"The pastrami must be amazing," Greenlight Capital's David Einhorn quipped when he exposed the deli in a 2021 letter to investors.
- Three men behind last year's Hometown Deli public markets debacle have been charged in alleged stock market manipulation.
- The orchestrated scheme helped a local New Jersey deli sport a market capitalization of $100 million.
- Hedge funder David Einhorn had called out the company as an example of the SEC's negligence towards stock schemes.
Three men behind Hometown International, the parent company of a New Jersey-based deli that saw its market capitalization soar to $100 million last year, have been charged with alleged stock market manipulation and fraud.
Father-son duo Peter Coker Sr. and Peter Coker Jr., along with James Patten, were charged by the SEC and Department of Justice on Monday for schemes that included artificially inflating the share price of Hometown International.
Hometown International operated the New Jersey deli, which produced less than $40,000 in annual revenue and recorded an annual profit of less than $14,000. Despite the poor financials, Hometown's stock price soared from $1 per share in October 2019 to a high of $14 per share in April 2021, reaching a market valuation of more than $100 million.
Hedge fund icon David Einhorn of Greenlight Capital called attention to the deli in a letter to his investors last year, arguing that the SEC was essentially asleep at the wheel when dealing with blatant fraudulent companies that traded on public exchanges.

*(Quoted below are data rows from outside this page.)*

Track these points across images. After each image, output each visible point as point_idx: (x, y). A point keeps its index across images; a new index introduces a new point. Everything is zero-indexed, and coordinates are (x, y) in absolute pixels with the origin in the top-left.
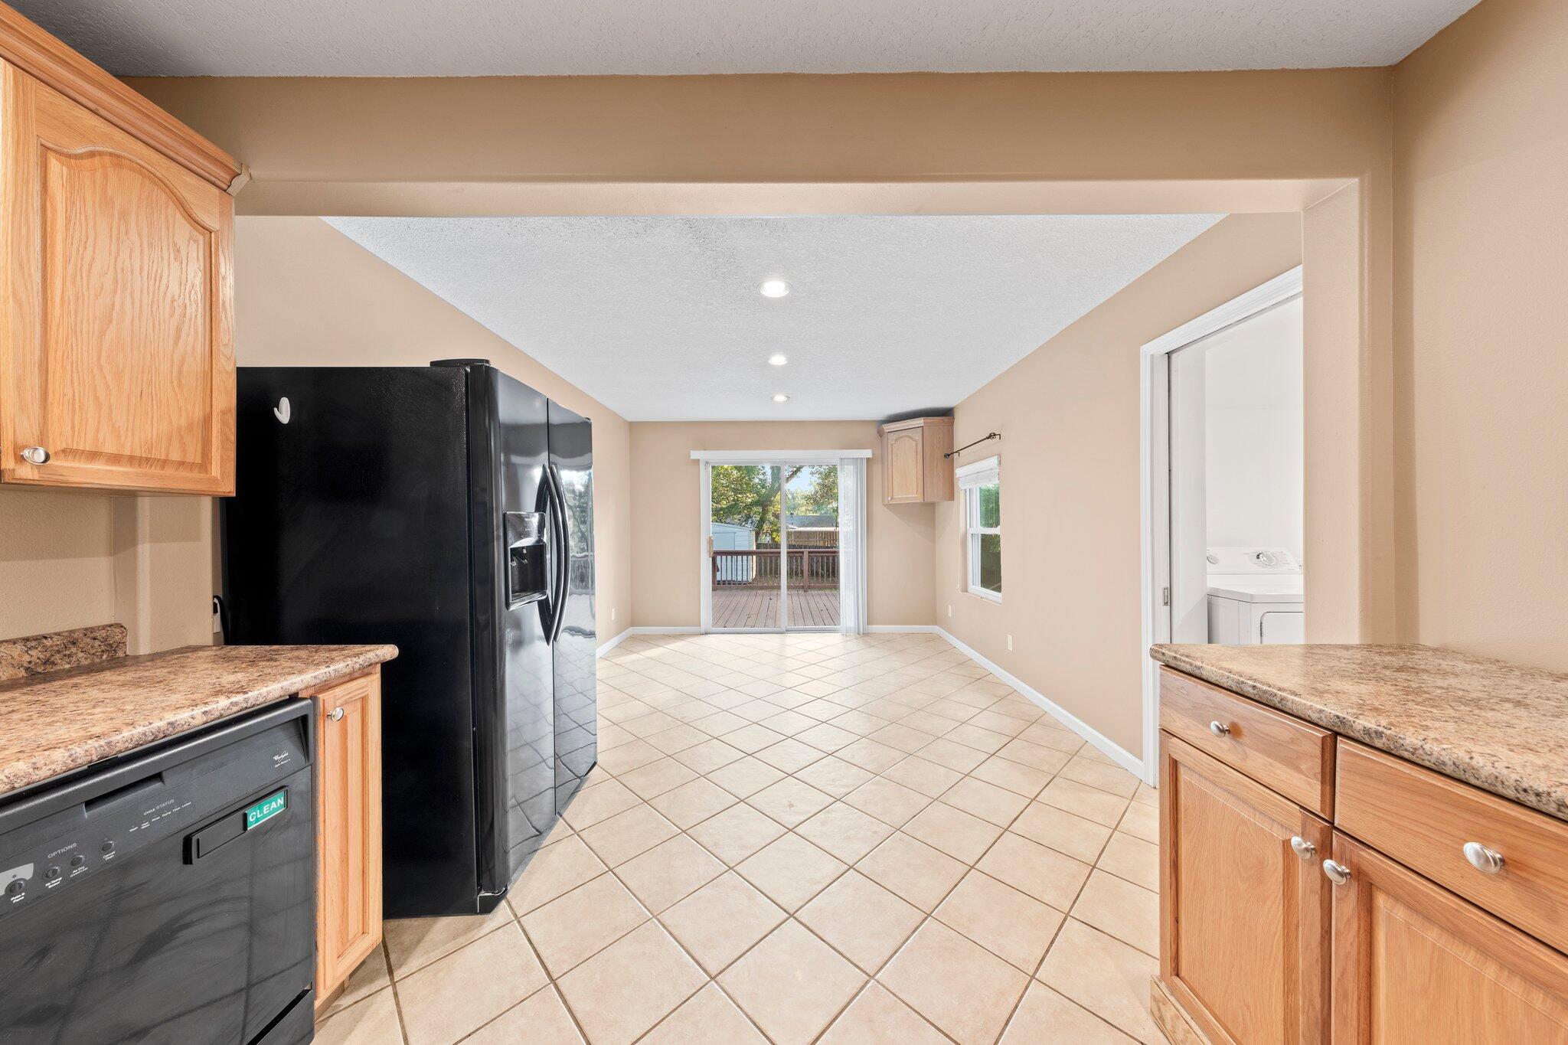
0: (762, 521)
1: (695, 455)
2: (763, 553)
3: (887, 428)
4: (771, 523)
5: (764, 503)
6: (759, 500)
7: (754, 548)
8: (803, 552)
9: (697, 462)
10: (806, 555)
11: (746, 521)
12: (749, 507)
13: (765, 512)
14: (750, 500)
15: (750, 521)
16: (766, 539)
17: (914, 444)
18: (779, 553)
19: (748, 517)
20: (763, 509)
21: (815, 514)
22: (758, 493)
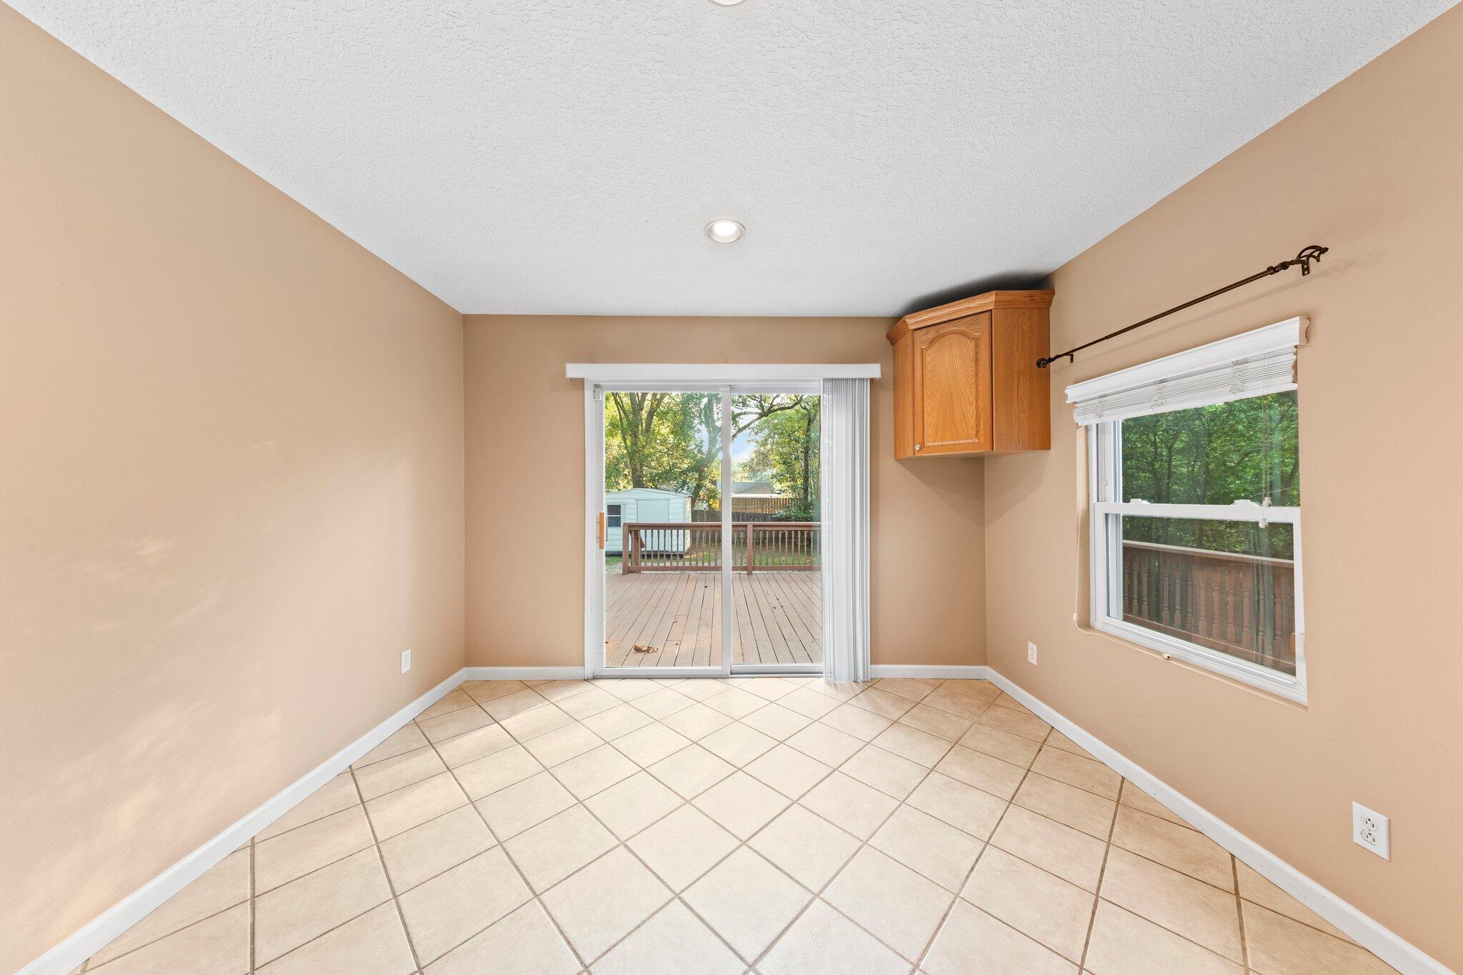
0: (699, 487)
1: (573, 371)
2: (699, 526)
3: (913, 321)
4: (708, 490)
5: (699, 468)
6: (695, 467)
7: (689, 521)
8: (746, 526)
9: (579, 383)
10: (750, 529)
11: (682, 487)
12: (684, 472)
13: (701, 478)
14: (686, 466)
15: (686, 488)
16: (702, 506)
17: (971, 345)
18: (720, 526)
19: (685, 483)
20: (700, 475)
21: (750, 481)
22: (694, 458)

"Hometown International, which owns a single deli in rural New Jersey ... reached a market cap of $113 million on February 8. The largest shareholder is also the CEO/CFO/treasurer and a director, who also happens to be the wrestling coach of the high school next door to the deli. The pastrami must be amazing," Einhorn said at the time, underscoring the number of questionable companies that regulators are overlooking.
Just over 15 months later, the SEC and DOJ is taking action.
"Patten, Coker Sr., and Coker Jr... took control of the outstanding shares of Hometown International and a separate shell company, E-Waste Corp., artificially inflated the price of both issuers' stock through manipulative trading, and used the entities to thereafter dump their shares at grossly inflated prices," the SEC alleged.
"Such manipulative schemes diminish the trust investors must have in the integrity of the markets, and we will pursue those who engage in such wrongdoing," SEC associate director of enforcement in the Philadelphia office Scott Thompson said.
The alleged schemes began in 2014, and ultimately led to big artificial gains of 939% and 19,900% for Hometown International and E-Waste stocks, respectively, according to the DOJ.
The SEC filed its complaint in the US District Court for the District of New Jersey, charging all three defendants with violations of the antifraud provisions of securities laws. The defendants were also hit with criminal charges including securities fraud and money laundering, among others, by the Department of Justice in the District of New Jersey.